As illustrated by the bumper sticker example, we’re all individuals, there is an incredibly long tail of interests that shape us as people. I might want to build a house for Habitat for Humanity or give to my local church, while you may want to support Livestrong in its battle against cancer or donate to your child’s 3rd grade classroom to help defray the cost of classroom supplies.
The game is changing with the launch of KULA Causes. The founders of KULA Causes come from diverse backgrounds, and have depth of knowledge and experience in cause-related public works around the world. Gerrit McGowan, one of the Founders and CEO, worked with and for the United Nations for 10 years, helping charities and non-governmental organizations bring value to their causes.

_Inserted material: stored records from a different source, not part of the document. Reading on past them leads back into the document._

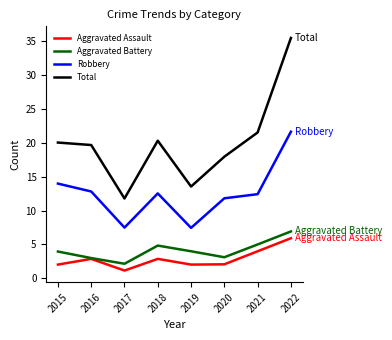

Rank the series at 2015 from highest to lowest value.

Total, Robbery, Aggravated Battery, Aggravated Assault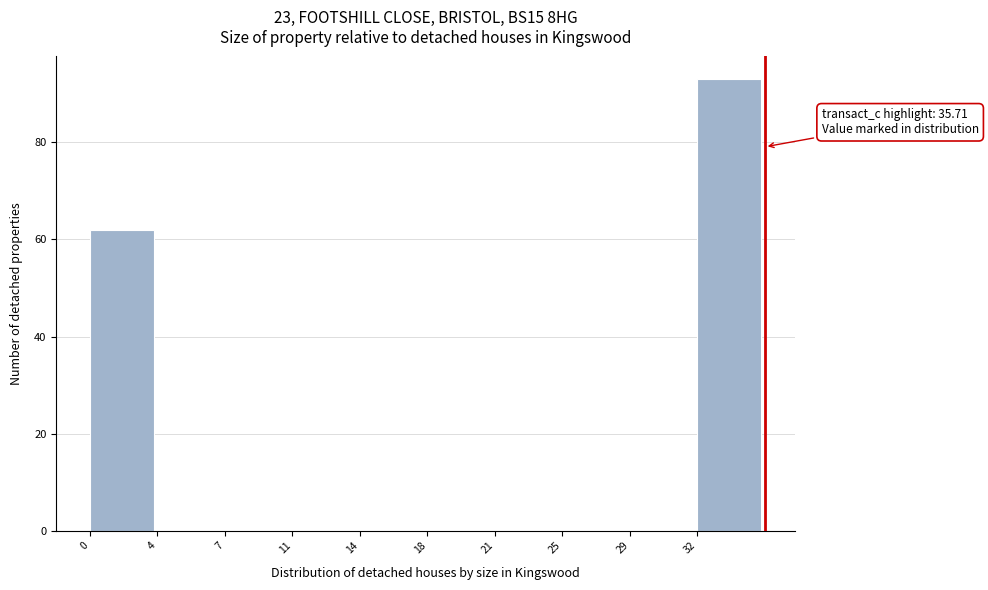

Reading left to right, what are all the values shown in this chart?

0=62	4=0	7=0	11=0	14=0	18=0	21=0	25=0	29=0	32=93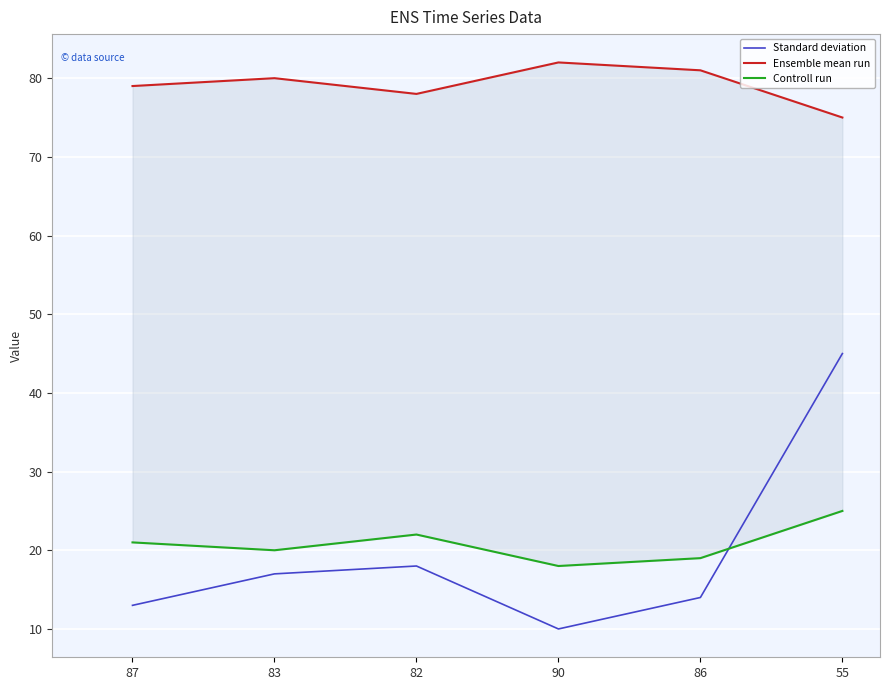

Rank the categories by Controll run value from highest to lowest.

55, 82, 87, 83, 86, 90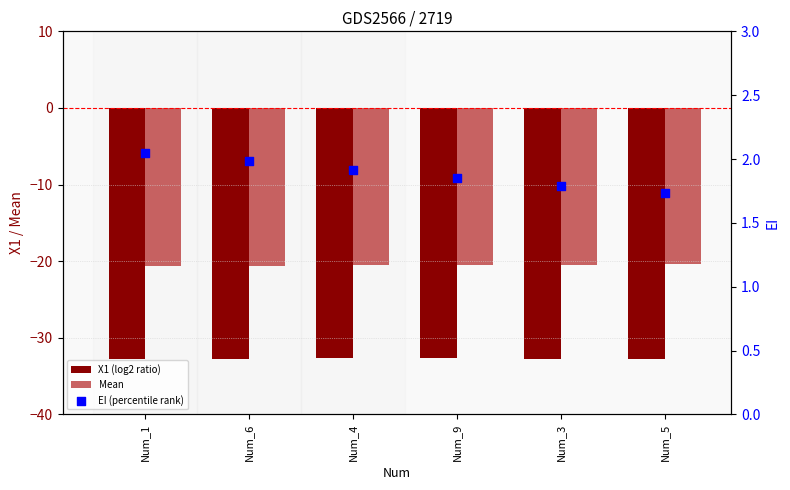

Which series has the largest total across all categories?

EI (percentile rank)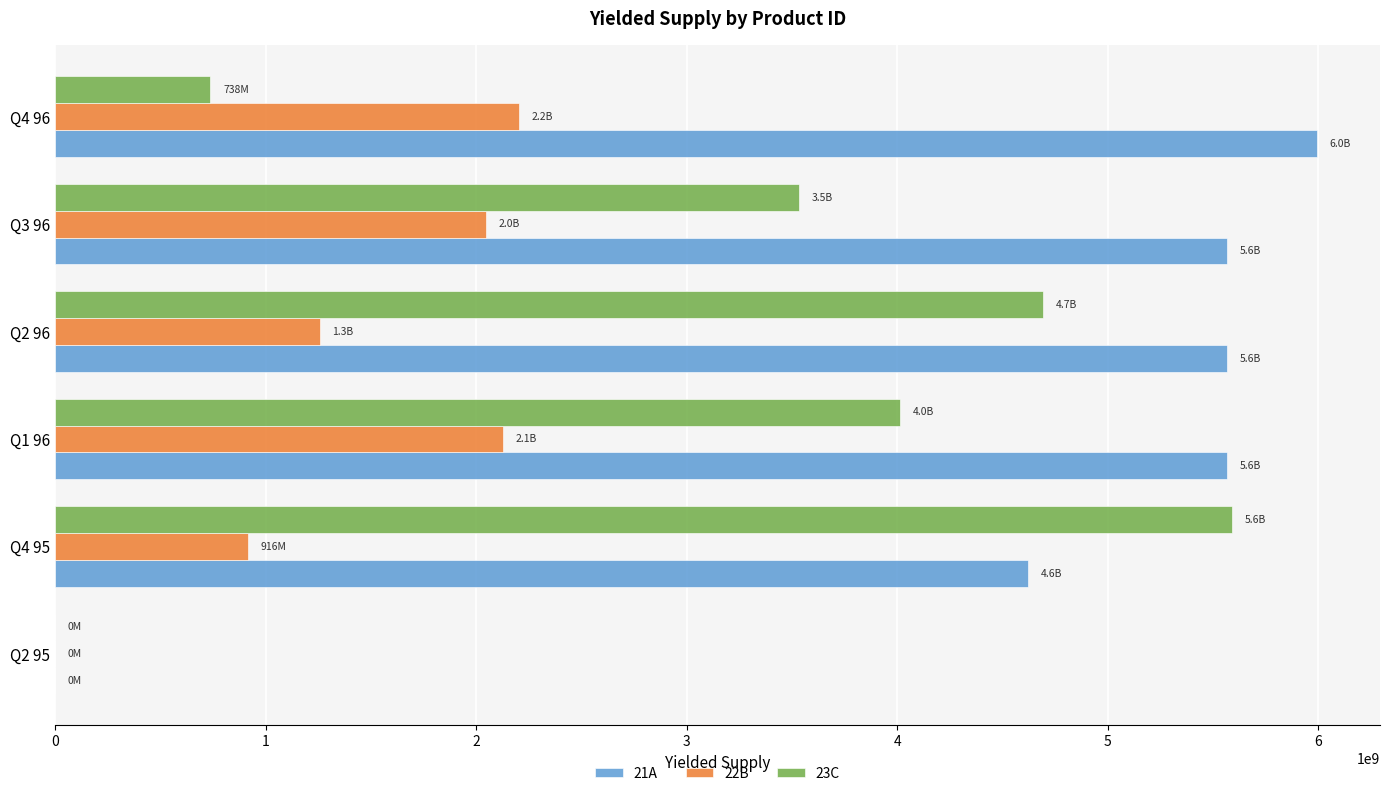

How many positive values does the 23C series have?

5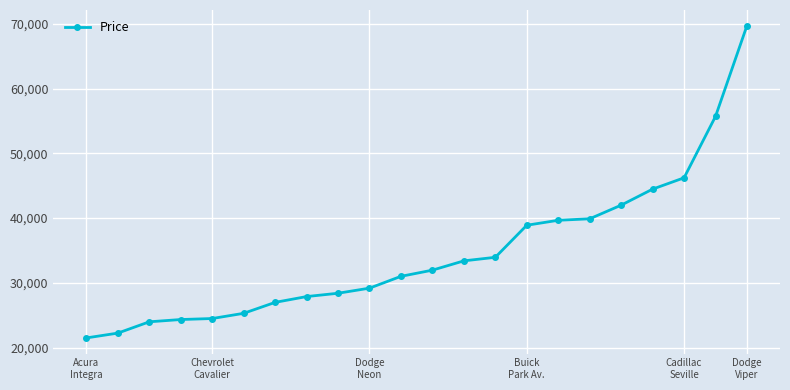

What is the value of the 5th point from the left?

24495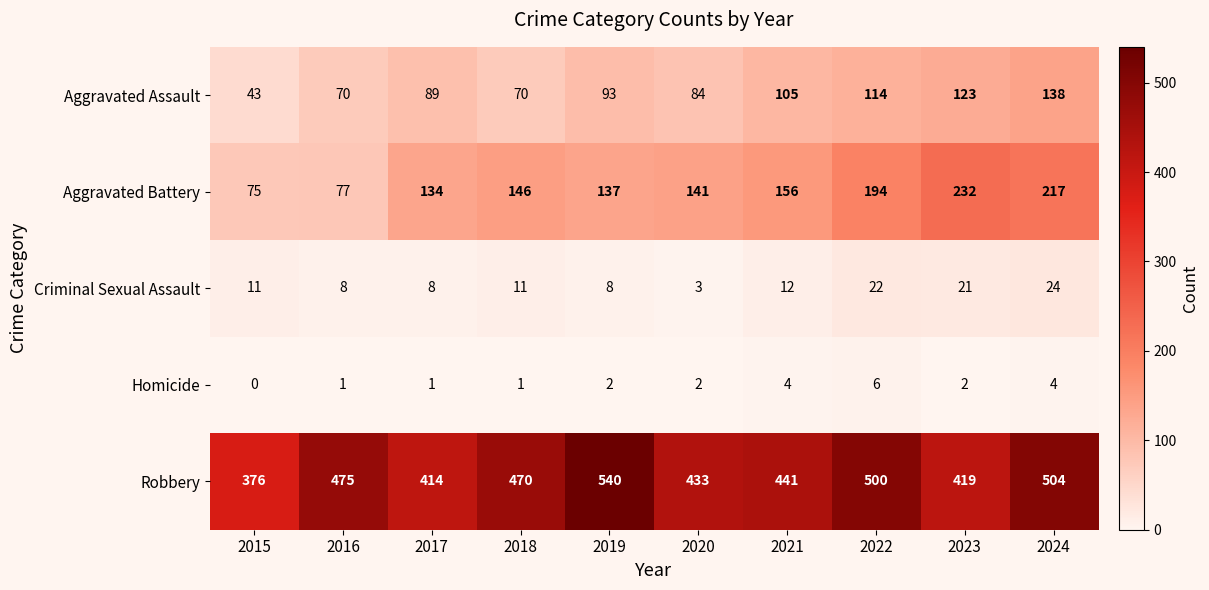

Which series has the largest range (max minus min)?

Robbery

He explained to me that the name KULA has roots in a system of giving practiced by Melanesian Islanders and the Coastal First Nations of Canada. As he stated “KULA introduces a “Currency of Giving” which changes the way loyalty program sponsors and brands will view the linkage between data driven marketing and charitable causes”.
KULA has three implementation models, allowing for “direct earn”, “direct burn”, or a “Currency Exchange”. A brand can build a Customer Strategy around this Currency of Giving or position KULA as a reward option. Whatever path is chosen, program members can convert any reward currency to make a donation to one of over 2 Million certified charities around the world. In the U.S., these donations are tax deductilbe, making KULA a “win-win-win” for consumers (program members), brands that sponsor loyalty programs, and the charities themselves.
Ask any seasoned loyalty professional and they will tell you that a “balanced blend of reward and recognition” is key to successful program operation over the longer term. To make a connection emotionally with program members is a tall task. It’s also a tough one to have to manage millions of dollars of accumulated points on the balance sheet.
KULA can help to do both, and brands that embrace KULA should see an uptick in member engagement levels as well as reduction in financial liability.
In the spirit of full disclosure, I am working with KULA Causes in an advisory capacity to help them manage their high-growth environment. I know the points of pain in our industry these days, and have seen how KULA can relieve some of the pressure.
Loyalty Marketing needs an injection of innovation, and KULA Causes is a great source for that spark. Their potential goes beyond just our industry and will develop in surprising ways. In the interim, anyone wanting to increase member engagement and manage financial liability should take note of KULA Causes.
That would be good for all of us, right?